All components of the IoT Event Flow described below (sources, brokers, spark streaming, elasticsearch & map apps) are scheduled on DC/OS as marathon apps.

IoT Event Flow

Sources emit events to Kafka brokers. Real-time Analytic Tasks (RATs) use Spark Streaming to consume events from Kafka brokers, perform spatiotemporal analytics and sink results to one or more sinks. The spatiotemporal-store uses Elasticsearch to efficiently index observations by space, time, and all the other attributes of the event. The JavaScript Web app periodically queries to reflect the latest state of observations on a map.

Sources

Sources emit events to Kafka brokers. When producing sources are responsible for partioning the data as evenly as possible across the available brokers. There are two available sources to choose from. The event-source allows you to play back a file at constant velocity over regular intervals, e.g. send 100 events every 1 second. The spatiotemporal-event-source plays back a file based on the temporal values supplied in the file, e.g. play back each unique timestamp at an interval of 3 seconds.

Kafka Brokers

Kafka brokers provide topics that are published to by Sources and consumed from by Real-time Analytic Tasks (Spark Streaming).

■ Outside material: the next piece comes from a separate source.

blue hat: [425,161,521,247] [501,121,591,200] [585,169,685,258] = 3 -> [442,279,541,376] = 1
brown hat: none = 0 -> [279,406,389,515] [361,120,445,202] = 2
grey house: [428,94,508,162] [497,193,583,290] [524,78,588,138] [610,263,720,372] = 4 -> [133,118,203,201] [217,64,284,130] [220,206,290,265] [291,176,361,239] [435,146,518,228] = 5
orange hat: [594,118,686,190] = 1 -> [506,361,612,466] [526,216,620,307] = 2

Real-time Analytic Tasks (Spark Streaming)

Real-time Analytic Tasks (RATs) use Spark Streaming to consume events from Kafka brokers, perform spatiotemporal analytics and sink results to one or more sinks. The real-time analytics tasks combines the esri/geometry-java-api to perform geospatial analytics in near real-time.

spatiotemporal-store (Elasticsearch)

The spatiotemporal-store uses Elasticsearch to efficiently index observations by space, time, and all the other attributes of the event.

JavaScript Web App

The JavaScript Web app periodically queries to reflect the latest state of observations on a map. The JavaScript web app queries for geohash aggregations that are visualized as rectangles on the map or raw observations visualized as symbols on the map.